Despite the Bulgarian passivity, Charron pushed on. In the summer of 1944, when it was already painfully obvious that Bulgaria should change sides in the conflict, he organised clandestine meetings between a representative of the Bulgarian government and US and British diplomats in Cairo.
It did not work. The Red Army was approaching the Bulgarian borders. The Bulgarians, who with their cautious policies had not cut ties with the USSR throughout the war, did not want to enrage Stalin by negotiating with the Allies behind his back. The United States and Britain did not want to risk their partnership with the Soviets over Bulgaria either. The early September negotiations in Cairo were the textbook definition of "too little, too late."
On 5 September the USSR declared war on Bulgaria and three days later its troops crossed the border, meeting no resistance. On 9 September, a Soviet-backed coup overthrew the Bulgarian government.
What happened to Charron next?
Little is known about the life of this man who had such a profound effect on inter-war Bulgaria. He was born in 1894 into a Jewish family, but sources quote different years of his death – 1946 or in the 1960s, after working for a Switzerland-based Bulgarian merchant.

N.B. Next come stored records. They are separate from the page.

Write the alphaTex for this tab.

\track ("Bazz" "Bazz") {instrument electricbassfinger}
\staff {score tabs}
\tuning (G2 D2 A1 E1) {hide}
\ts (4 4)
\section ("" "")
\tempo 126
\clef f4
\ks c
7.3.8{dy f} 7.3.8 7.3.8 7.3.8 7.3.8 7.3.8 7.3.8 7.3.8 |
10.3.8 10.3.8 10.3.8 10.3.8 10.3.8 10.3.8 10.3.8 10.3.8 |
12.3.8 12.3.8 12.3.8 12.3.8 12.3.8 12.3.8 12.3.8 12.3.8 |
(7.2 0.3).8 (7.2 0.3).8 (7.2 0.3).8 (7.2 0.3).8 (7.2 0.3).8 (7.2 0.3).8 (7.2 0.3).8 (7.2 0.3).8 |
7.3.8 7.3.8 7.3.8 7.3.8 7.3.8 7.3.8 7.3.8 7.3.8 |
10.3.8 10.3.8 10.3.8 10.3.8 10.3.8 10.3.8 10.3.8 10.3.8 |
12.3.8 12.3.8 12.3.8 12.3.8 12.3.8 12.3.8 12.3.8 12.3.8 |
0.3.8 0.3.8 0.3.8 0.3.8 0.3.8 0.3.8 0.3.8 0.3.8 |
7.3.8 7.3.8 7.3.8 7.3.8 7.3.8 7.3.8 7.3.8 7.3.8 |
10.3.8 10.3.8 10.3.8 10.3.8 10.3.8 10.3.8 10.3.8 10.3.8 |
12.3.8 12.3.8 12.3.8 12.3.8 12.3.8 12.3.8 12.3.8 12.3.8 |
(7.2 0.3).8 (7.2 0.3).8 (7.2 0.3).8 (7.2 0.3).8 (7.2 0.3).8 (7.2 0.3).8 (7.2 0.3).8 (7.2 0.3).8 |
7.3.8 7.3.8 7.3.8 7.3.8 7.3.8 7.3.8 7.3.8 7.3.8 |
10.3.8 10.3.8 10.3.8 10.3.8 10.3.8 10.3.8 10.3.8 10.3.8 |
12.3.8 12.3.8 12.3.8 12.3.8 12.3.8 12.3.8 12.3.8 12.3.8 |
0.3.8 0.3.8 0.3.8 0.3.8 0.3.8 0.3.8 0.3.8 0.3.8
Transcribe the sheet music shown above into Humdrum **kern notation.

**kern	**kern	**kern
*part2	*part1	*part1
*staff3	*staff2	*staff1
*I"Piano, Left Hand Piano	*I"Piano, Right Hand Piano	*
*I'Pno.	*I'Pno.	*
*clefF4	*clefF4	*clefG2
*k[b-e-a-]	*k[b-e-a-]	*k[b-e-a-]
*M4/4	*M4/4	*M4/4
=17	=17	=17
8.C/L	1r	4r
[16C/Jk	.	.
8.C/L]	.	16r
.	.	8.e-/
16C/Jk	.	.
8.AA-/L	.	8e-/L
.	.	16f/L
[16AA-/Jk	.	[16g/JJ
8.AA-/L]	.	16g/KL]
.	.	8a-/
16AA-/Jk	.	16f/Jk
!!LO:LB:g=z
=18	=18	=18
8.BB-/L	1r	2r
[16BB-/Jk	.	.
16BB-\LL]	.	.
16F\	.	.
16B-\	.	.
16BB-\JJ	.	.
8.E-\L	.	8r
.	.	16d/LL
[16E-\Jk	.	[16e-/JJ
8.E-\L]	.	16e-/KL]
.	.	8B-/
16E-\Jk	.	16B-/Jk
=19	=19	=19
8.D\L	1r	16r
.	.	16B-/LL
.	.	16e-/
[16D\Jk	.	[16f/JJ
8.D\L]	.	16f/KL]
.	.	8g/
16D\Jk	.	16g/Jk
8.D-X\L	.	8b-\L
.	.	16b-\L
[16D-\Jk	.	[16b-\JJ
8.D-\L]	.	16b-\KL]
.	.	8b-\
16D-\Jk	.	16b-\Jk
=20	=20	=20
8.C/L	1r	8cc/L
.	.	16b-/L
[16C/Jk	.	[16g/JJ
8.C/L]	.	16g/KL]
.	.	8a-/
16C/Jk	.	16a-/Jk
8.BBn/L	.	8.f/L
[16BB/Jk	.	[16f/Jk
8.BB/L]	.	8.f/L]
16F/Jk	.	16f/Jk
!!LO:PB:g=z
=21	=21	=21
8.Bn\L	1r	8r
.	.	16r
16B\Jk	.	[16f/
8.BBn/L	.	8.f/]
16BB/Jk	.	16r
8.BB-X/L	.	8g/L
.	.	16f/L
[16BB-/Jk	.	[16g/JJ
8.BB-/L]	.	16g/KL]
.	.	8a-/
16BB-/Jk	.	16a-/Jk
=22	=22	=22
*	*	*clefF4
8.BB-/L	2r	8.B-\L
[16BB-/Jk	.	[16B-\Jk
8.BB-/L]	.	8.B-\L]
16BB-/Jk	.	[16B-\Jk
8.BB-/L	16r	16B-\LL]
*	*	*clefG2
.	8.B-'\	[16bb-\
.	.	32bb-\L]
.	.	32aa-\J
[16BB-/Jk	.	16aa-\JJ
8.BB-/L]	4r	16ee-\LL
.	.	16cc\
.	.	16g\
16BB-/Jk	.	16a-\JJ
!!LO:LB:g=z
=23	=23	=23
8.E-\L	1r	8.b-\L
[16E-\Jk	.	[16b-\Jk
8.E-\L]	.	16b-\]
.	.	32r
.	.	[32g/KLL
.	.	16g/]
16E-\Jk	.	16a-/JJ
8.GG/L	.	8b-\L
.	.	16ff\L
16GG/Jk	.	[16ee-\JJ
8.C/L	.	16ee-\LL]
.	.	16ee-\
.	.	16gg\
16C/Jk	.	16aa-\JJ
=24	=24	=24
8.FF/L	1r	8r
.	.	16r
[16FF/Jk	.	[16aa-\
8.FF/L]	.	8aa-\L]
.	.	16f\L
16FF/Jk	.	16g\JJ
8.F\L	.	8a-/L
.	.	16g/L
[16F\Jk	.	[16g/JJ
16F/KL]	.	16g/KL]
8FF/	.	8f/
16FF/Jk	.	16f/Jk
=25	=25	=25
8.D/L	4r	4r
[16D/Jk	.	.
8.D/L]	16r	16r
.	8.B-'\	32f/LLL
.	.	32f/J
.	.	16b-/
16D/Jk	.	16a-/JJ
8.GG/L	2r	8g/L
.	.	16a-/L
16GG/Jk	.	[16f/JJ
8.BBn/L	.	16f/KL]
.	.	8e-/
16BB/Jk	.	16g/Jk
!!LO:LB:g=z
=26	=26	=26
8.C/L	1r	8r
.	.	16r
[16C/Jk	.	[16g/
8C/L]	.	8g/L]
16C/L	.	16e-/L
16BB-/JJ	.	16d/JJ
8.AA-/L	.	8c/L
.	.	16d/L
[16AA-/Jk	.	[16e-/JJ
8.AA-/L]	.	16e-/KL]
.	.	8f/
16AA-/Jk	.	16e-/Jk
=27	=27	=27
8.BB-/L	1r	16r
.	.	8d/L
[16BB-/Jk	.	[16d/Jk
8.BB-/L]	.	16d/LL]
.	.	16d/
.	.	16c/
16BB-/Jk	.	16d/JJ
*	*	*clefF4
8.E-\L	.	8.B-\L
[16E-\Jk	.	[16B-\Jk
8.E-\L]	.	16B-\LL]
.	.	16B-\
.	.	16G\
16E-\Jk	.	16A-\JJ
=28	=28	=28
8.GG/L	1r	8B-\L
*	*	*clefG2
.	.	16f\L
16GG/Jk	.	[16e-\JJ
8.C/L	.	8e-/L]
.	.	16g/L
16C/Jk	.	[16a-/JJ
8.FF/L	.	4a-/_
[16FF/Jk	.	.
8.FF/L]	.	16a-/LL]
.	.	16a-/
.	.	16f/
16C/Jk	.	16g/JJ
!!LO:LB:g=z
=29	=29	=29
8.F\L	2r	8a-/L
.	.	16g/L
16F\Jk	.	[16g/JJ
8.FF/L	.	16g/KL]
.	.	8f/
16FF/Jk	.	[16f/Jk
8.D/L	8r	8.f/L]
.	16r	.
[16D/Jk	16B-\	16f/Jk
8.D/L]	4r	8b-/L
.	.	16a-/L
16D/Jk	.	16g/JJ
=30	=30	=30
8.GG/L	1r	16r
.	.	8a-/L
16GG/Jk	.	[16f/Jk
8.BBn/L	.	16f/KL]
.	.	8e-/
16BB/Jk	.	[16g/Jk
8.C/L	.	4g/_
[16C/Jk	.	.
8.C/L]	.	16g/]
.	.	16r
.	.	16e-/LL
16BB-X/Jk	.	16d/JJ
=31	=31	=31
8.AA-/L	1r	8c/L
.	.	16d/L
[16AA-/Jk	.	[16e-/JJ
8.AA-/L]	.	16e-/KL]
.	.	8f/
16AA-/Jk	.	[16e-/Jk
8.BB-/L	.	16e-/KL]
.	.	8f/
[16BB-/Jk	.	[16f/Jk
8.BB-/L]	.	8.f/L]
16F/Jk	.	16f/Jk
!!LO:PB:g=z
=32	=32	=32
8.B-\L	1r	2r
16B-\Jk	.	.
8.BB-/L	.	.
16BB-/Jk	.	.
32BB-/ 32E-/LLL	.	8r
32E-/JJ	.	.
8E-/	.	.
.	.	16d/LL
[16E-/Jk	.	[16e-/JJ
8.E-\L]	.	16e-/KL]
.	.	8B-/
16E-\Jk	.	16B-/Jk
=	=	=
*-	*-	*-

Was he an American spy? A telegram dated 27 February 1943, and written in code using nicknames for prominent Bulgarians such as King Boris III and the banker Atanas Burov, is in the Allen Dulles Archive. It reveals Bulgaria's uneasiness with its Nazi ally. The information reached Dulles through a source in Switzerland, disguised under the code name "492."
According to the notes in the archive, the person behind the number was a certain French national named René Charron, a Dulles informer. The same René Charron had another nick-name, "Boarman."
We will also probably never know what he was as a person. Documents show him as an outspoken man. In 1932, for example, Bulgaria threatened that it would stop repaying its international debt. The bluff, however, was not taken seriously, unlike that of Greece. The Bulgarian ambassador to Paris asked Charron why the two countries were treated so differently. "Because Greece won the war," Charron replied.
According to anecdotal evidence in Bulgaria, in 1943 Charron advised King Boris III against the planned deportation of Jews from Bulgaria and leaked shocking information about the fate of hundreds of thousands of Jews from Eastern Europe in the extermination camps. The Jews from Bulgaria proper were not deported, the ones from the Bulgaria-controlled parts of Macedonia and Aegean Thrace were.
Charron failed in his efforts to take Bulgaria out of the Second World War with the least damage possible. A handful of the thousands of houses that he built still stand in places like Ahtopol on the southern Black Sea coast or the village of Mladezhko in the Strandzha. His name, however, is still remembered by the elderly generations of every town and village where his sharonski kashti, or Charron's houses, as they are colloquially known, once meant a new life for so many people. And in the town of Tsarevo, where the Strandzha meets the Black Sea, there is now a street named after the French Jew, in loving memory from the Bulgarian refugees.